++++ Information shown

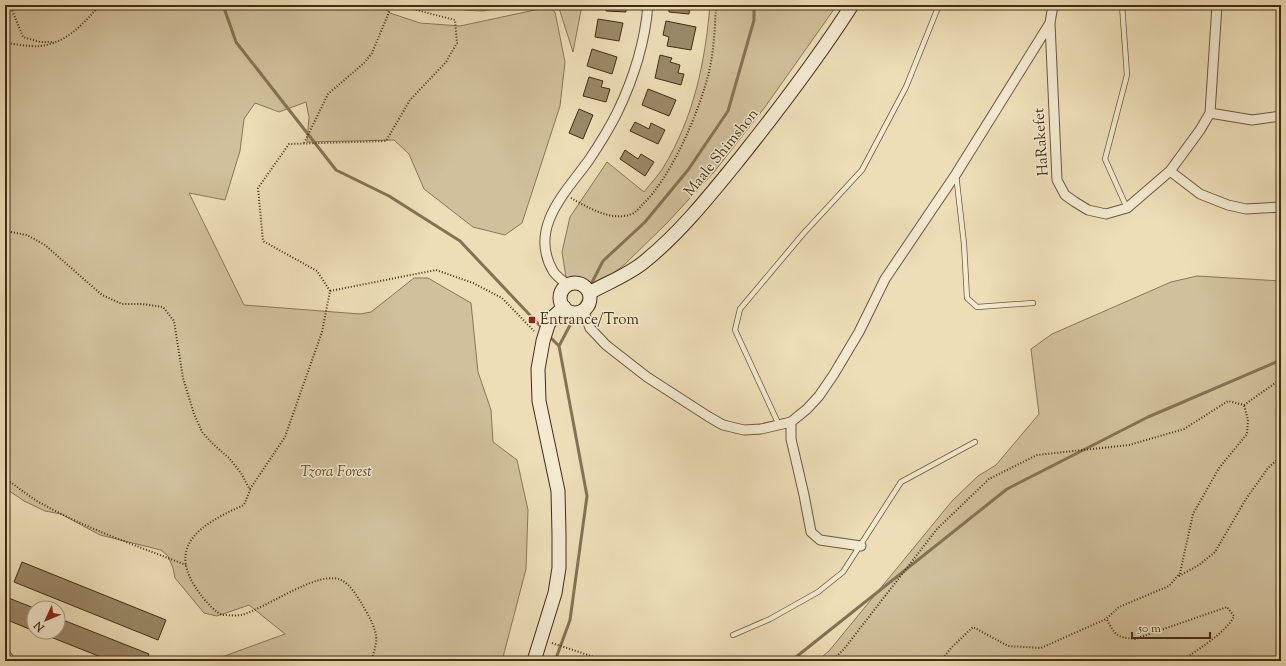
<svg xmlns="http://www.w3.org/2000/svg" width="1286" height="666" font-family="'Sorts Mill Goudy',serif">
  <rect width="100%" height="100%" fill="#eddeb7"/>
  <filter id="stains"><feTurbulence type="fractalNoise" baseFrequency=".005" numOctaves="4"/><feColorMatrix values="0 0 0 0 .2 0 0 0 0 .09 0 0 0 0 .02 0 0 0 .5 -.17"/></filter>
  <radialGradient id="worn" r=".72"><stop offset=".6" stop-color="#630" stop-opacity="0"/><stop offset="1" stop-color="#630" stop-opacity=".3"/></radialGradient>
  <!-- green -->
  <path fill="#d0c09b" stroke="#887657" d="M 5,5 L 380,5 L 390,13 L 420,23 L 460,26 L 549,7 L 555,12 L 565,62 L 560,106 L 522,223 L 505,235 L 473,227 L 424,189 L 409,154 L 394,140 L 307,142 L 309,117 L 306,102 L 279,112 L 255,103 L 244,119 L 240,151 L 225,200 L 189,193 L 244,305 L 360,314 L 371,312 L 414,278 L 428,278 L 471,303 L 478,372 L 491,410 L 493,442 L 517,460 L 528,510 L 526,569 L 502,661 L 211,661 L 285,634 L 249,605 L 217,616 L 204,613 L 175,578 L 173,568 L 168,556 L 161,550 L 100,535 L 61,514 L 45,511 L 24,501 L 5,488 Z
    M 446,5 L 516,5 L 483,11 L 465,10 Z
    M 558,5 L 582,5 L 573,52 Z
    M 710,5 L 837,5 L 765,107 L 714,172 L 667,223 L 624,265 L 597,285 L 566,277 L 562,252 L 570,217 L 607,162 L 644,192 C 650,184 658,176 663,168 C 694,117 705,63 710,5 Z
    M 1197,276 L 1281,281 L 1281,661 L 817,661 L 829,651 L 952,501 L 978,476 L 996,465 L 1039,414 L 1031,349 L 1052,334 L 1171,282 Z"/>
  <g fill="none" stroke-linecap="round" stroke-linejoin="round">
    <!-- stream -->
    <path stroke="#847254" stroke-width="3" d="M 223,5 L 236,42 L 336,170 L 389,196 L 460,241 L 543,329
      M 589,288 L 603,261 L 645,222 L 688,170 L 728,111 L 754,20 L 754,5
      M 548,335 L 559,346
      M 555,661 L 570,620 L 587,496 L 559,346 L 586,295
      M 791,661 L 1007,489 L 1148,417 L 1281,360"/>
  </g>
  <!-- building -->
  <path fill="#9a8968" stroke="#402c13" d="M 606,5 L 626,5 L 626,12 L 606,11 Z
    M 669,5 L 690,5 L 689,14 L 669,12 Z
    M 598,19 L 623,23 L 619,41 L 595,37 Z
    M 666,21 L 696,27 L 691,50 L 667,46 L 669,37 L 663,35 Z
    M 592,49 L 617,57 L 612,74 L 587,66 Z
    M 660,55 L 672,58 L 670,62 L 680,65 L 678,73 L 684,74 L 681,85 L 655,78 Z
    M 589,77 L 603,81 L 601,87 L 610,89 L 606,102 L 583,96 Z
    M 648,89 L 676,100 L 669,116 L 642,105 Z
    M 579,109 L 593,115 L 583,139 L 569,133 Z
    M 635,122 L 649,129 L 651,123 L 665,130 L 658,144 L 630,131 Z
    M 625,150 L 638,159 L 641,154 L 654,162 L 645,176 L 620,159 Z
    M 22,562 L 166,620 L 158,640 L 14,582 Z
    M 6,597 L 34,608 L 34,631 L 5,619 Z
    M 58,618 L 149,654 L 146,661 L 111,661 L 38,632 L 58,632 Z"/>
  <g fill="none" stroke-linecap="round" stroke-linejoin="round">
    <defs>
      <path id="lane" d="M 1122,5 L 1127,75 L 1105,159 L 1127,208
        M 956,174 L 964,244 L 967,298 L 977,307 L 1033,303
        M 779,425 L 735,330 L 740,309 L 803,234 L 862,170 L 906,87 L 939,5
        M 733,635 L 770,619 L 818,592 L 843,572 L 901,482 L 975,442"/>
      <path id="street" d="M 1050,23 L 1057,180 L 1065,195 L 1075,202 L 1088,210 L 1106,214 L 1127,208 L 1170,171 L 1200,130 L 1210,113 L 1217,5
        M 1210,113 L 1252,120 L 1281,116
        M 1170,171 L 1200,194 L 1228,205 L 1246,209 L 1281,207
        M 568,285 C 563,281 556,276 553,271 C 528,228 566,192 589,160 C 599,145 609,129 617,113 C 633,80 645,42 648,5
        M 583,310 L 590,328 L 606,345 L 647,377 L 709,417 L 723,425 L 744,430 L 761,429 L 791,422 L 807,409 L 819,396 L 834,374 L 859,332 L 885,279 L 956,174 L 1050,23 L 1053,5
        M 791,422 L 791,439 L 804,495 L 811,532 L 820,540 L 861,546
        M 5,654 L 11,661"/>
      <path id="secondary" d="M560 298a15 15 0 1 1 30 0a15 15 0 1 1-30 0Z
        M 589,293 C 607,283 628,275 644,262 C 681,232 711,194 741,157 C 780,108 818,58 852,5
        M 534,661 L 555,593 L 559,568 L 559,534 L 558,491 L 539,401 L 538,369 L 543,341 L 548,325 L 552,318 L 564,307"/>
    </defs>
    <!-- lane casing -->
    <use href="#lane" stroke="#6b583c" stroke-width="6"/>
    <!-- street casing -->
    <use href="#street" stroke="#6b583c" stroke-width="11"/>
    <!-- secondary casing -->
    <use href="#secondary" stroke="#402c13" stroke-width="15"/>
    <!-- path -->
    <path stroke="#402c13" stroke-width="2" stroke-dasharray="1 2" stroke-linecap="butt" d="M 10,5 L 23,37 L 40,42 L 54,42
      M 5,43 C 16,44 29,47 40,46 C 67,43 83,24 100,5
      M 304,143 L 328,94 L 364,63 L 372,53 L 392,5
      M 571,198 C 589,208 613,223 634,213 C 637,211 640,207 643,204 C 672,176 699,112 709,72 C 714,50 715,27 716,5
      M 5,231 L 27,235 L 45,245 L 102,295 L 122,304 L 142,304 L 163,307 L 174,321 L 183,378 L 194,414 L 202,432 L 213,444 L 229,458 L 241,473 L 250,490 L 244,505 C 201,524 163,546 201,595 C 205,601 217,614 223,615 C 229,615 236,616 241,615 C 266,609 321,567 343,581 C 351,586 357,596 362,604 C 368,615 378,630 376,643 C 375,649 373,655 371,661
      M 330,291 L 317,271 L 263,241 L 258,188 L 289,144 L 386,141 L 410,100 L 446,62 L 457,43 L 455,20 L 397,5
      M 5,478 C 16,486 26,494 37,501 C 84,528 135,545 186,565
      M 250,489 L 285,437 L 322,332 L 330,291 L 436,270 L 473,283 L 502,298 L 534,331
      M 1179,576 L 1199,565 L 1215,552 L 1246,499 L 1268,468 L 1281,456
      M 1107,620 C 1116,636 1116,637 1135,639 L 1227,607 L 1234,616 C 1227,632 1196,651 1181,661
      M 552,643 L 606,661
      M 832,661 L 844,649 L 937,529 L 989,479 L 1037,455 L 1129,445 L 1184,429 L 1228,401 L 1244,405 L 1281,379
      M 941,661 L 951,648 L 973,627 L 1008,646 L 1041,648 L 1106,619 L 1119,607 L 1169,586 L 1180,573 L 1193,514 L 1219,468 L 1247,434 L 1248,420 L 1244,405"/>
    <!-- lane -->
    <use href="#lane" stroke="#f3ead0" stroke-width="4.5"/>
    <!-- street -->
    <use href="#street" stroke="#f3ead0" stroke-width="9"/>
    <!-- secondary -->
    <use href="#secondary" stroke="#f3ead0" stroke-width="13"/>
  </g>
  <!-- markers -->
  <rect fill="#8f2418" stroke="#f3ead0" stroke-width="1.5" x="528" y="316" width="8" height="8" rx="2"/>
  <g text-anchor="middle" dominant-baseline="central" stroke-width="3" stroke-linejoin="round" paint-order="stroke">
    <!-- street labels -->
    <g font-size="15" fill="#402c13" stroke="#f3ead0">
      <text transform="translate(1042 142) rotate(-94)">HaRakefet</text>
      <text transform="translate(722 153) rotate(-51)">Maale Shimshon</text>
    </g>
    <!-- poi labels -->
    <g font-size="15" fill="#402c13" stroke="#f3ead0" text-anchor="start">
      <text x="540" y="320">Entrance/Trom</text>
    </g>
    <!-- park labels -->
    <g font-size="15" font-style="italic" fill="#5d4a2e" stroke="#f3ead0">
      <text x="336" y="472">Tzora Forest</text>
    </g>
  </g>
  <!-- margin -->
  <rect width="1286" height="666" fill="none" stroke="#eddeb7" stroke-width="20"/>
  <rect x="6" y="6" width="1274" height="654" fill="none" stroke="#402c13" stroke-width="2"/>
  <rect x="10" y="10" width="1266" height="646" fill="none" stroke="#402c13"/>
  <!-- north arrow -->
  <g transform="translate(46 620) rotate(226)"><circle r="19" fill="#f3ead0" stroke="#ab9e84"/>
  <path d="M0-3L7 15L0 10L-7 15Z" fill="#8f2418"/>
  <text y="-6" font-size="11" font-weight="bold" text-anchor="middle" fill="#402c13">N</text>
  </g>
  <!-- scale -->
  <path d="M1132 632v6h78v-6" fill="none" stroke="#402c13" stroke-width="2"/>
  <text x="1138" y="632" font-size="12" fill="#402c13" stroke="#f3ead0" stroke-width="3" paint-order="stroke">50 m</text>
  <rect width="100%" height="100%" filter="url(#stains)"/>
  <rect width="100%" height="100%" fill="url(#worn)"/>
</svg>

++++++++

### Task statement
In the listing above, find the line with "M 22,562 L 166,620 L 158,640 L 14,582 Z" and the line with "M 791,422 L". Output those two lines and every line between them, exactly as written.

### Solved exercise
    M 22,562 L 166,620 L 158,640 L 14,582 Z
    M 6,597 L 34,608 L 34,631 L 5,619 Z
    M 58,618 L 149,654 L 146,661 L 111,661 L 38,632 L 58,632 Z"/>
  <g fill="none" stroke-linecap="round" stroke-linejoin="round">
    <defs>
      <path id="lane" d="M 1122,5 L 1127,75 L 1105,159 L 1127,208
        M 956,174 L 964,244 L 967,298 L 977,307 L 1033,303
        M 779,425 L 735,330 L 740,309 L 803,234 L 862,170 L 906,87 L 939,5
        M 733,635 L 770,619 L 818,592 L 843,572 L 901,482 L 975,442"/>
      <path id="street" d="M 1050,23 L 1057,180 L 1065,195 L 1075,202 L 1088,210 L 1106,214 L 1127,208 L 1170,171 L 1200,130 L 1210,113 L 1217,5
        M 1210,113 L 1252,120 L 1281,116
        M 1170,171 L 1200,194 L 1228,205 L 1246,209 L 1281,207
        M 568,285 C 563,281 556,276 553,271 C 528,228 566,192 589,160 C 599,145 609,129 617,113 C 633,80 645,42 648,5
        M 583,310 L 590,328 L 606,345 L 647,377 L 709,417 L 723,425 L 744,430 L 761,429 L 791,422 L 807,409 L 819,396 L 834,374 L 859,332 L 885,279 L 956,174 L 1050,23 L 1053,5
        M 791,422 L 791,439 L 804,495 L 811,532 L 820,540 L 861,546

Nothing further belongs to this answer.